We have another leisurely day to spend in Alice Springs; more time than we wish for. Our flight to Cairns is not until 5:30 P.M. After checking out of the hotel we walk the 15 minutes into town and enjoy flat white coffees and egg, cheese and bacon sandwiches at the Red Dog Café. It is Sunday and their version of a craft market stretches several blocks along the main promenade. Knitted pot holders, commercial jewelry, soaps, scarves and the scarce, artist made product, are for sale. The day is overcast with a slight drizzle and I am happy that I don’t have a booth here. I believe that if I did, I might blow the shoppers out of the water, but John tells me I would just get robbed. I know that when I travel, I am usually disappointed in the lack of quality souvenirs to purchase. There are virtually no good quality sterling silver or gold, kangaroo, camel, platypus or thorny devil charms for sale in the entire town. One sees a smattering of poorly designed and hollow charms, but nothing that a well heeled traveler would want to take home as a memento. I have no desire to live in Alice Springs, but I believe that I could fill a much needed niche here.

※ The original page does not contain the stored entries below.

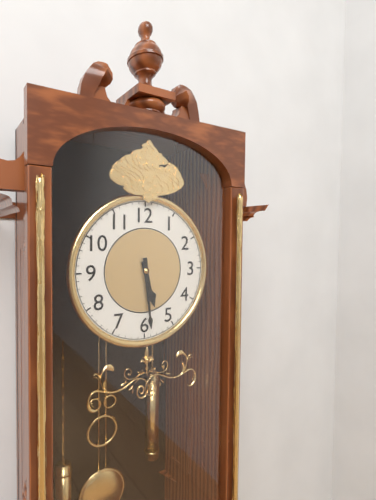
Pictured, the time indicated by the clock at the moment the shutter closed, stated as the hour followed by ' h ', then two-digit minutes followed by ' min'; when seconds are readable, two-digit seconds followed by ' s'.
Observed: 5 h 29 min
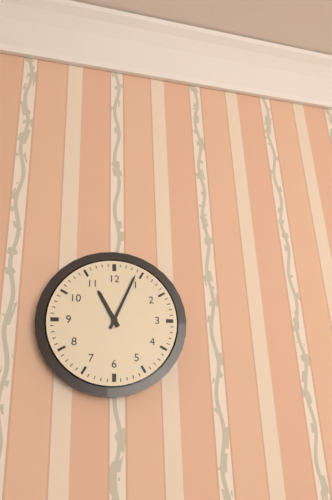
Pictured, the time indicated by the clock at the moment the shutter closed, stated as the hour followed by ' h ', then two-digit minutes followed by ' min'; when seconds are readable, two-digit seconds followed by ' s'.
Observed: 11 h 04 min
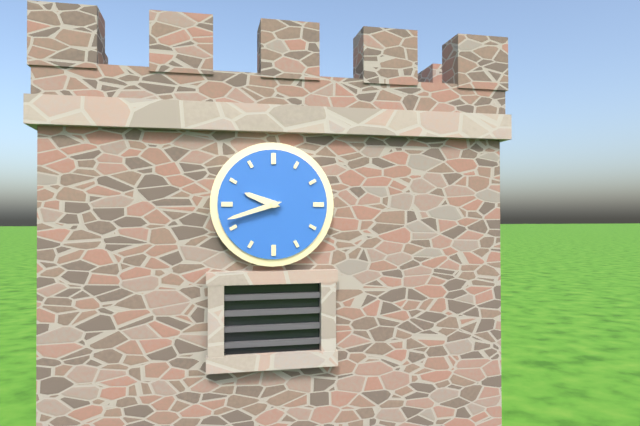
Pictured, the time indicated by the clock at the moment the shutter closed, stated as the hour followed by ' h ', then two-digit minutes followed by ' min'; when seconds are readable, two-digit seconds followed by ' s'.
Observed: 9 h 42 min
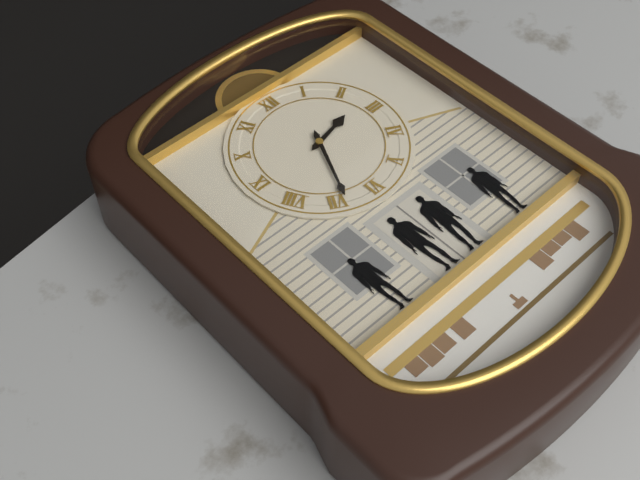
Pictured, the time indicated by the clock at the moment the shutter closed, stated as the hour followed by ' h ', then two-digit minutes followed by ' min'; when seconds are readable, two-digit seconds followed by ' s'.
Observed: 2 h 34 min
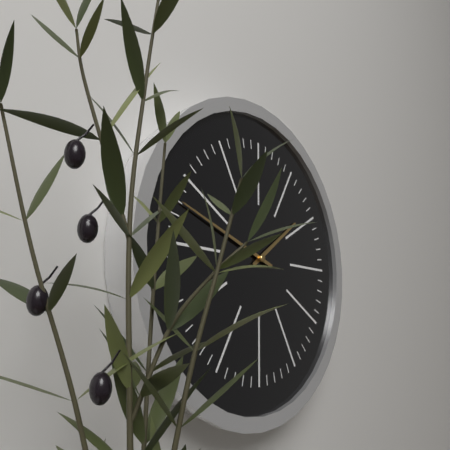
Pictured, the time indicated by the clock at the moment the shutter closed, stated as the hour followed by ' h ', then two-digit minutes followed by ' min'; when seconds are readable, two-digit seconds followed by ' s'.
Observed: 1 h 48 min
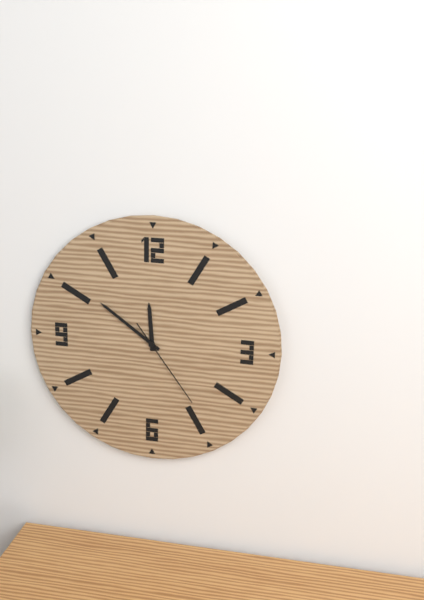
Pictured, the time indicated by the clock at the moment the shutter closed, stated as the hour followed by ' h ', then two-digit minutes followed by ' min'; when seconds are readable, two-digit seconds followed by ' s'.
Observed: 11 h 51 min 24 s
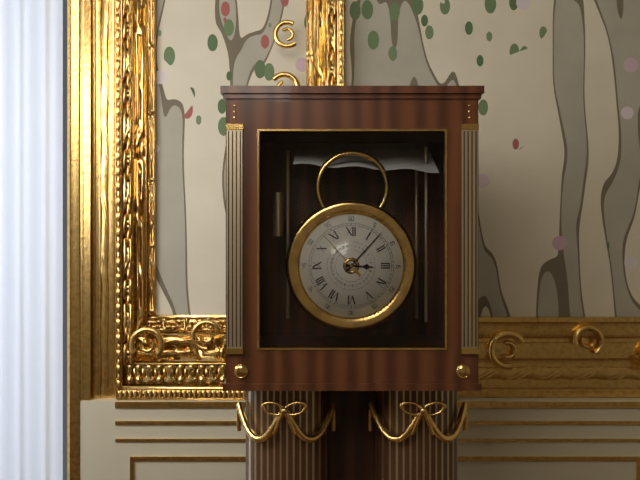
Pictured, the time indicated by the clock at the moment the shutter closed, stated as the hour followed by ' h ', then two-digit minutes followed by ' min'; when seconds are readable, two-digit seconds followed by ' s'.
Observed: 3 h 07 min 53 s
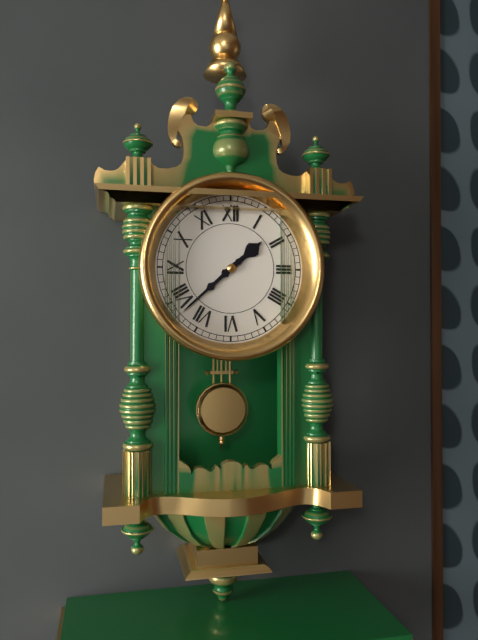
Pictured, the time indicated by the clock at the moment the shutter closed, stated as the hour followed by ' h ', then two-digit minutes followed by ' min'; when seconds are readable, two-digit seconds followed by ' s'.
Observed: 1 h 38 min
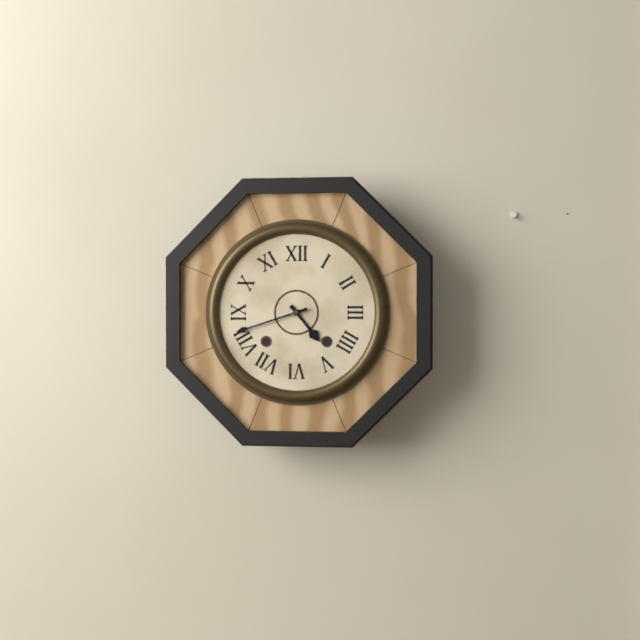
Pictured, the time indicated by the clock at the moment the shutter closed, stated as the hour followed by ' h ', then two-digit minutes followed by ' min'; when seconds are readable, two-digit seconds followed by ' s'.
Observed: 4 h 42 min
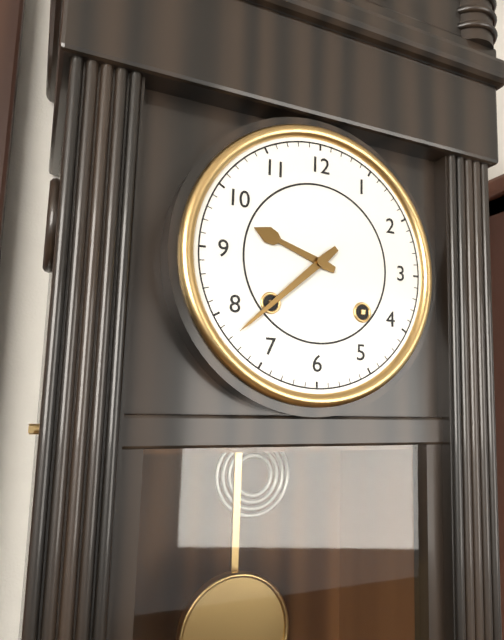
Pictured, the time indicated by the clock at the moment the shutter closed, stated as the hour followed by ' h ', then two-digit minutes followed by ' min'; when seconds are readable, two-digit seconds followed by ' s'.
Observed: 9 h 38 min
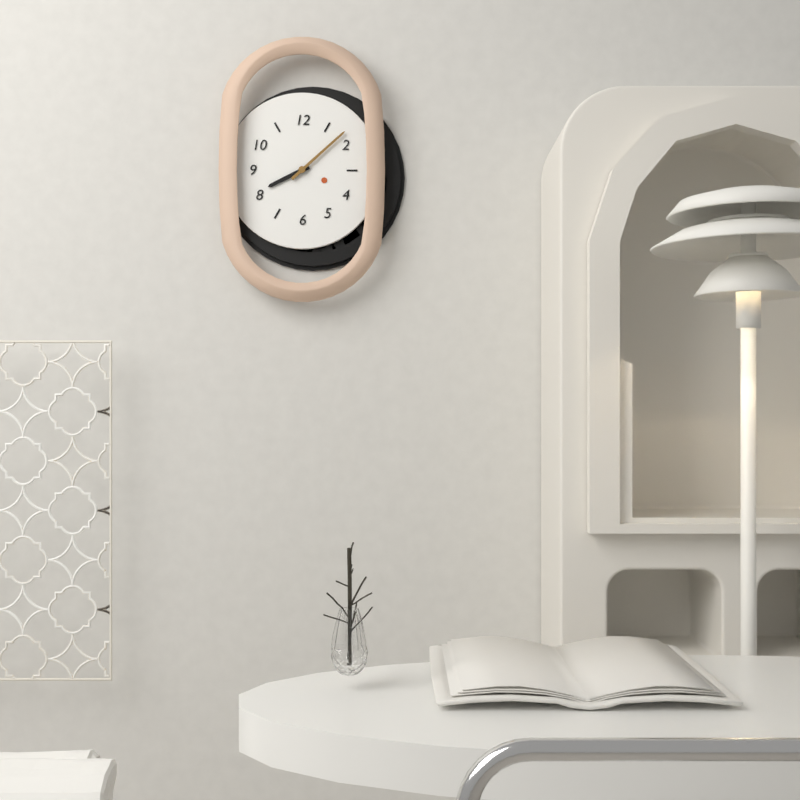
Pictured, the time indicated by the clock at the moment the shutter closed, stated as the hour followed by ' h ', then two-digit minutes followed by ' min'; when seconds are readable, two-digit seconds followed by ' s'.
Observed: 8 h 08 min
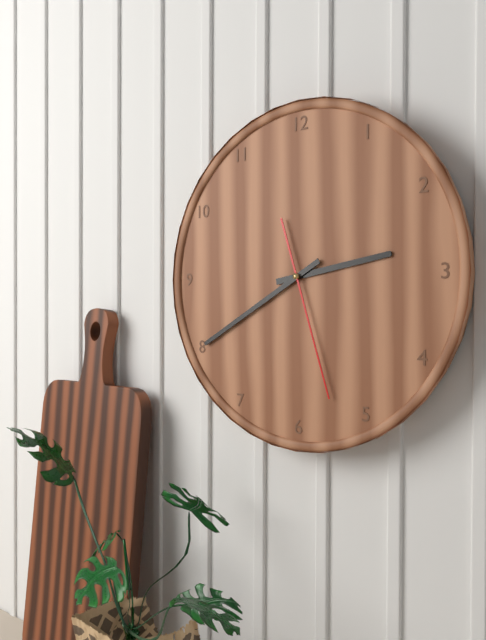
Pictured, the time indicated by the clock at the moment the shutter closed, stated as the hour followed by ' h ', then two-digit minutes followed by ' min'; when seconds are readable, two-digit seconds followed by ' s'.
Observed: 2 h 40 min 27 s
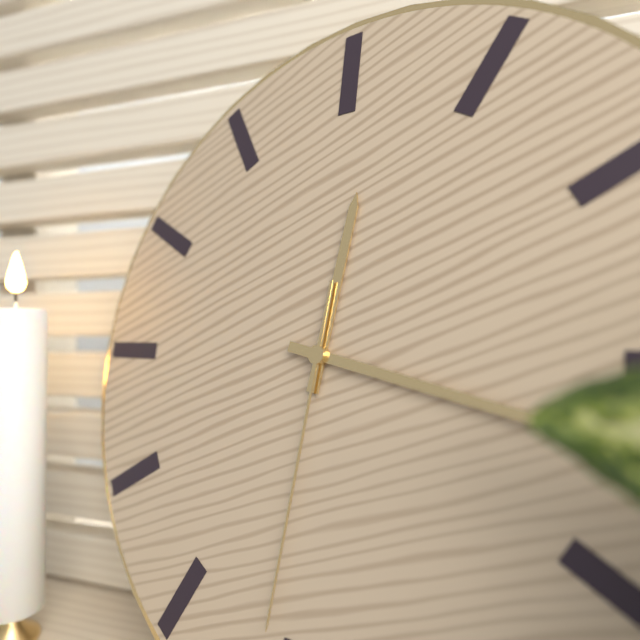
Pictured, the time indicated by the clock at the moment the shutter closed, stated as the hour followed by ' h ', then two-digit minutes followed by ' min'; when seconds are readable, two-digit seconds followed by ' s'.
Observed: 12 h 17 min 31 s
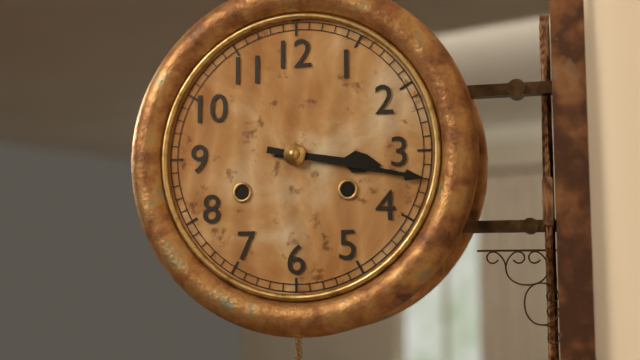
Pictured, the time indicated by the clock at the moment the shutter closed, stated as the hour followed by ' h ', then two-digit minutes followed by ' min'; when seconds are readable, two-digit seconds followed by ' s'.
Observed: 3 h 17 min
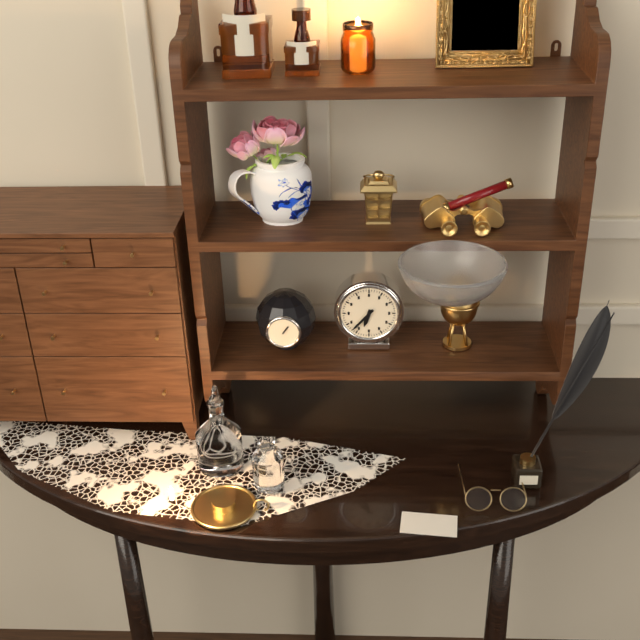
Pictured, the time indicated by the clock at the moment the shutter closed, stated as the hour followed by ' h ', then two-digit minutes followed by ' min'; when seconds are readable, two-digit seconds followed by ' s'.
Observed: 6 h 37 min
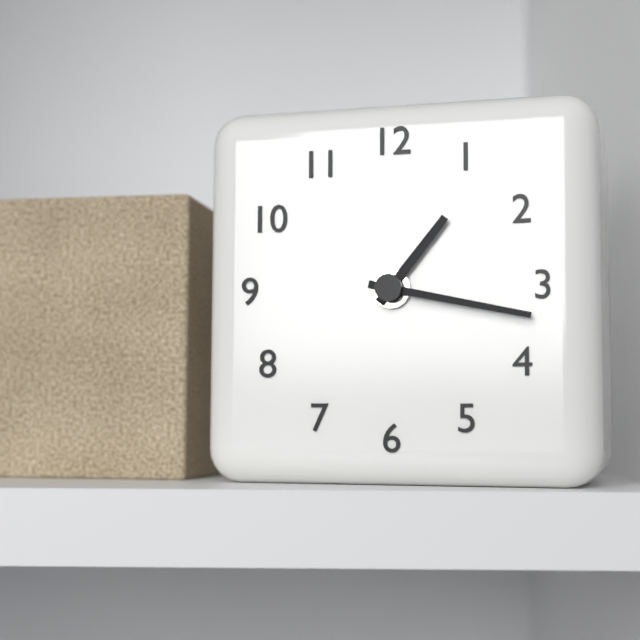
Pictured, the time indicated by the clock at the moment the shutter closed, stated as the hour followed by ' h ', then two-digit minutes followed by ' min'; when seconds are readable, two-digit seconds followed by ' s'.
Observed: 1 h 17 min
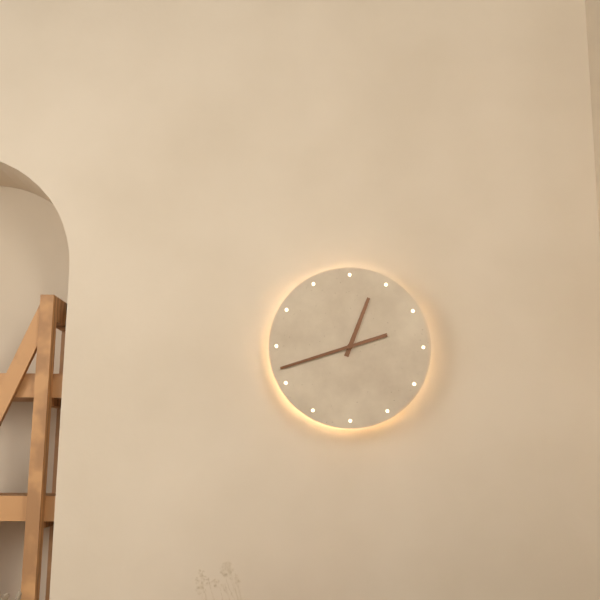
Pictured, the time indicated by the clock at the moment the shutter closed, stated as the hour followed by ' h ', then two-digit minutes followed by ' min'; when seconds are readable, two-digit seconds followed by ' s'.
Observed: 12 h 42 min
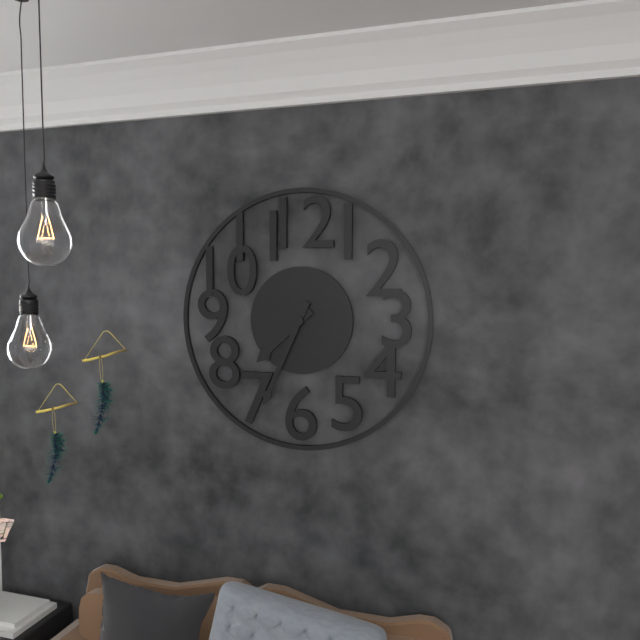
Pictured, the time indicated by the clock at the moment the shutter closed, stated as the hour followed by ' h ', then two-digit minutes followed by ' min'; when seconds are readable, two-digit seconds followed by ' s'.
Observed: 7 h 34 min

With time to kill, John and I walk into a market in search of lemon myrtle spice. It takes two markets to locate it, but we leave with a small, $9.00 tin in our possession. It’s now time to catch the shuttle to the airport for our 5:30 P.M. flight to Cairns.


1 comment:

Unknown said...

Just a comment - "A Town Like Alice" is exactly that, about a town *like* Alice and not about Alice Springs at all but I'll forgive you, even Aussies get confused with this.

I felt for you with your tour through the market. It's the one thing I hate about many 'markets' like that in Australia. Too much cheap, commercial stuff.
I do recommend the Eumundi markets on the Sunshine coast, if you ever get a chance to get to them. (Wednesdays and Saturdays) Go early and take plenty of spare cash because the ATMs always break down and the shops won't give out cash. Their website just doesn't show off enough.